Complete step-by-step solution:
The complex number given to us is $ - 2i$ , comparing it to the standard form of the complex number $a + ib$ , we get –
$a = 0$ and $b = - 2$
We know that the polar form of $a + ib$ is $r\cos \theta + if\sin \theta $ -
$
   \Rightarrow r = \sqrt {0 + 4} = 2 \\
   \Rightarrow \cos \theta = \dfrac{0}{2} = 0 \\
   \Rightarrow \sin \theta = \dfrac{{ - 2}}{2} = - 1 \\
 $
We know that
$
 \Rightarrow \cos \dfrac{{3\pi }}{2} = 0 \\
   \Rightarrow \cos \theta = \cos \dfrac{{3\pi }}{2} \\
 $
And
$
 \Rightarrow \sin \dfrac{{3\pi }}{2} = - 1 \\
   \Rightarrow \sin \theta = \sin \dfrac{{3\pi }}{2} \\
 $
Hence, the polar form of $ - 2i$ is $2(\cos \dfrac{{3\pi }}{2} + i\sin \dfrac{{3\pi }}{2})$ .
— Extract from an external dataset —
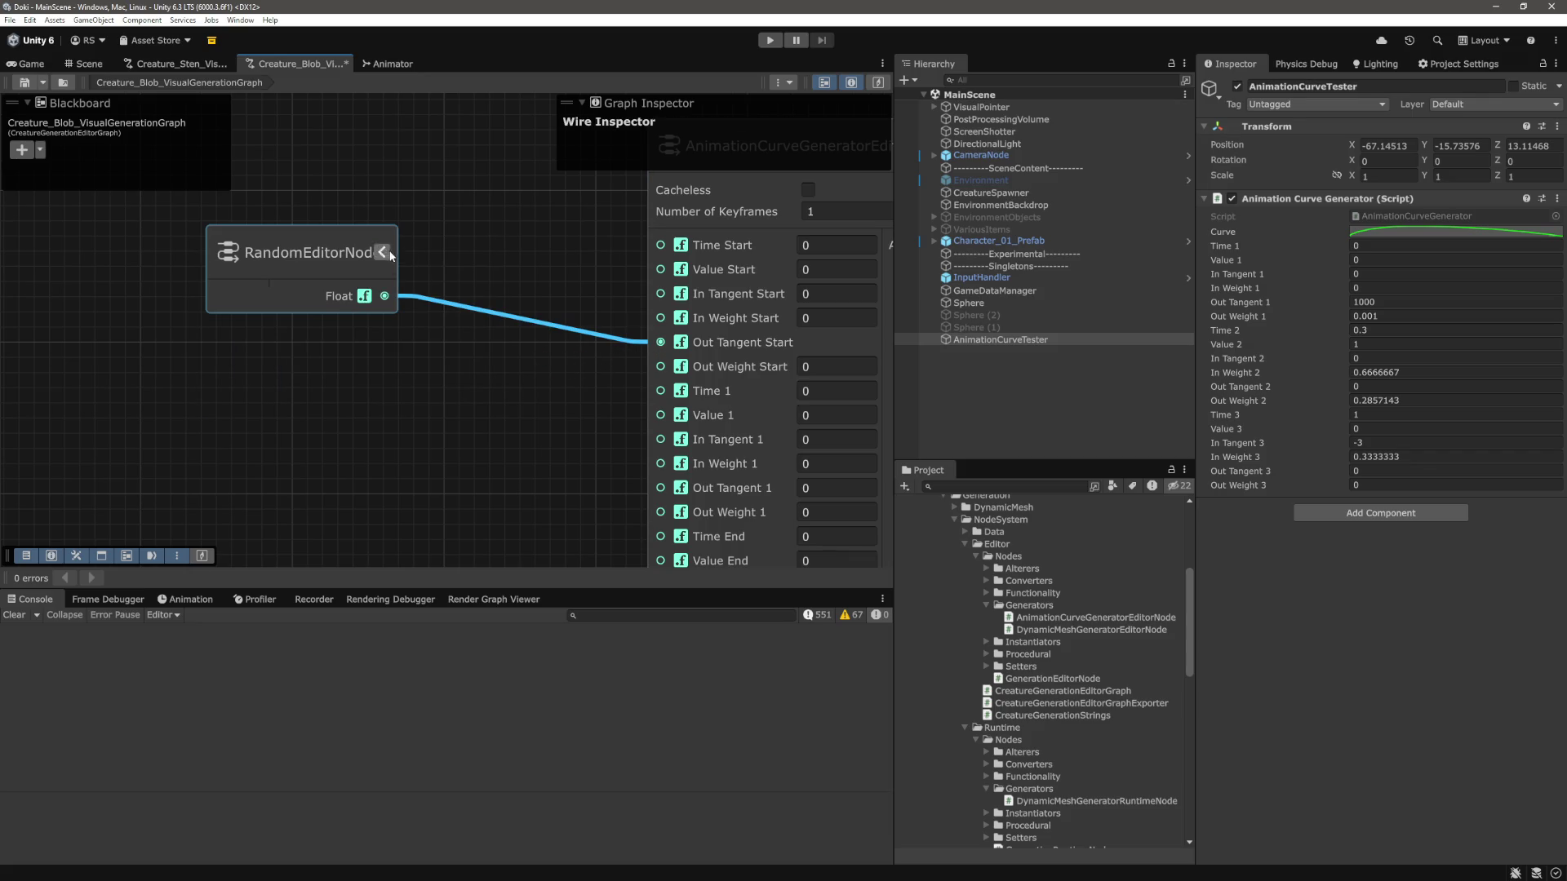
pyautogui.click(382, 253)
Note: The complex numbers and real numbers are the two types of numbers. A number that can be shown on the number line is known as a real number, and the numbers that cannot be shown on the number line is known as a complex number. We cannot find the square root of negative numbers, so we have supposed $\sqrt { - 1} $ to be iota $(i)$ , this way $\sqrt { - n} $ is written as $\sqrt n i$ . The complex number $a + ib$ is written as $(r,\theta )$. Thus the polar form of $ - 2i$ is written as $(2,\dfrac{{3\pi }}{2})$ . Converting complex numbers into a polar form is used for their expression on the graph paper, so, with a similar approach, we can convert any complex number into polar form.